Such was the response to the interim report of the Financial Services Royal Commission, submitted in Australia on Friday.

The report, from royal commissioner Kenneth Hayne, calls banks greedy and regulators lazy, but it actually proposes nothing new.

“Passing some new law to say, again, ‘do not do that’, would add an extra layer of legal complexity to an already complex regulatory regime,” the report says. “What would that gain?”

Finger wag

In fact, it makes no real, concrete recommendations at all, but instead wags its finger at the banks for their pursuit of profits at the expense of ethics, and calls for better enforcement of existing laws.

It still has 1,000 pages summarizing testimony from wronged customers, all pretty gruesome stuff reputationally, but as the share-price movement on Friday tells us, all of this was already in the price and the banks – and their shareholders – were braced for far worse.

Even if there had been solid recommendations – such as insisting that banks are separated from wealth management businesses, or reforming mortgage broking commissions – most banks have got well ahead of that anyway.

So on Friday, the institution that comes out with the worst reputational hit relative to what we already knew is the Australian Securities and Investments Commission (Asic). The Australian Prudential Regulation Authority (Apra) doesn’t come out much better.

Much more often than not, when misconduct was revealed, little happened beyond apology from the entity, a drawn-out remediation program and protracted negotiation with Asic of a media release 

 – Kenneth Hayne

The regulators are right up the front of Hayne’s executive summary of his report.

“When misconduct was revealed, it either went unpunished or the consequences did not meet the seriousness of what had been done,” he says.

Asic rarely went to court, Apra never, he says, adding: “Much more often than not, when misconduct was revealed, little happened beyond apology from the entity, a drawn-out remediation program and protracted negotiation with Asic of a media release,” plus insignificant infringement notices or enforceable undertakings.

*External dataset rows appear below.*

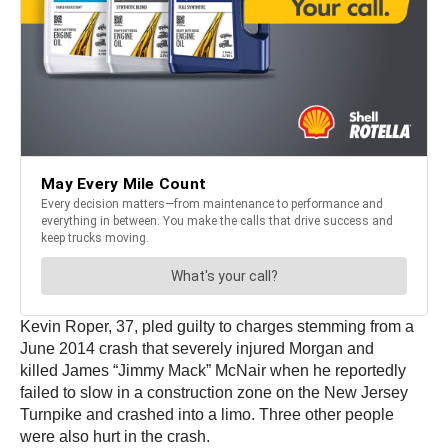
Kevin Roper, 37, pled guilty to charges stemming from a
June 2014 crash that severely injured Morgan and
killed James “Jimmy Mack” McNair when he reportedly
failed to slow in a construction zone on the New Jersey
Turnpike and crashed into a limo. Three other people
were also hurt in the crash.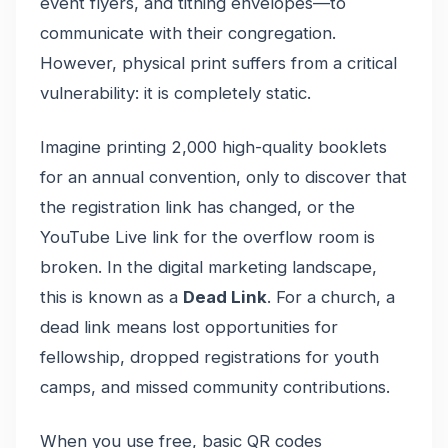
event flyers, and tithing envelopes—to
communicate with their congregation.
However, physical print suffers from a critical
vulnerability: it is completely static.
Imagine printing 2,000 high-quality booklets
for an annual convention, only to discover that
the registration link has changed, or the
YouTube Live link for the overflow room is
broken. In the digital marketing landscape,
this is known as a
Dead Link
. For a church, a
dead link means lost opportunities for
fellowship, dropped registrations for youth
camps, and missed community contributions.
When you use free, basic QR codes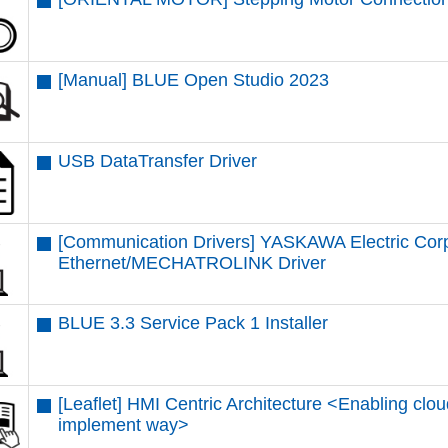
[Manual] BLUE Open Studio 2023
USB DataTransfer Driver
[Communication Drivers] YASKAWA Electric Cor
Ethernet/MECHATROLINK Driver
BLUE 3.3 Service Pack 1 Installer
[Leaflet] HMI Centric Architecture <Enabling clou
implement way>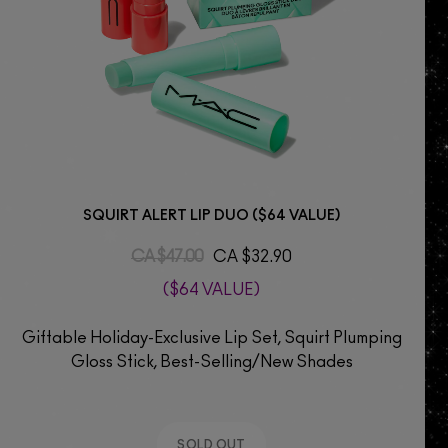
SQUIRT ALERT LIP DUO ($64 VALUE)
CA $47.00
CA $32.90
($64 VALUE)
Giftable Holiday-Exclusive Lip Set, Squirt Plumping
Gloss Stick, Best-Selling/New Shades
SOLD OUT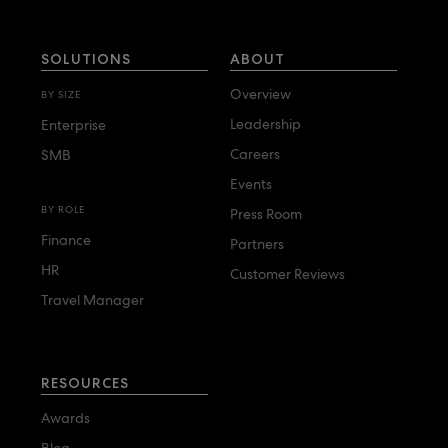
SOLUTIONS
ABOUT
Overview
BY SIZE
Leadership
Enterprise
Careers
SMB
Events
BY ROLE
Press Room
Finance
Partners
HR
Customer Reviews
Travel Manager
RESOURCES
Awards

“Infringement notices imposed penalties that were immaterial for the large banks,” he continues. Enforceable undertakings might require a community benefit payment, “but the amount was far less than the penalty that Asic could properly have asked a court to impose”.

Too cozy

The clear implication is that the regulator was far too cozy with the institutions it was supposed to regulate.

Still, though the banks appear to have got away with little more than profound shame and embarrassment, this isn’t necessarily the end of the story. What was announced on Friday was an interim report, for consultation; the final report must appear by February, and that may include more substantial recommendations.

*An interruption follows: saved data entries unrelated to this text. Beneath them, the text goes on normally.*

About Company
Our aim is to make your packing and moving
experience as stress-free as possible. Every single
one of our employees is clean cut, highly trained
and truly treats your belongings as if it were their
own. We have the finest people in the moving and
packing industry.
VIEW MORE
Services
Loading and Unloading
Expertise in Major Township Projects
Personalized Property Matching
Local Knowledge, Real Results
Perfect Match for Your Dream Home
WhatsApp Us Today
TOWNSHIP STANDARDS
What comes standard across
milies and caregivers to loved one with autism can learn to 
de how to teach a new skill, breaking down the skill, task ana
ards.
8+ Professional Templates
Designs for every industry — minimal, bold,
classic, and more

Also, in the never-ending merry-go-round of Australian prime ministers, there is likely to be a general election and possibly a change of government around that time. If that happens, Labor has pledged to establish an implementation taskforce for the commission, “to reform the culture of profit over people in the financial services sector”.

That might prove to have more teeth than a commission, which, while big on public venting, had no actual power to do anything more than expose.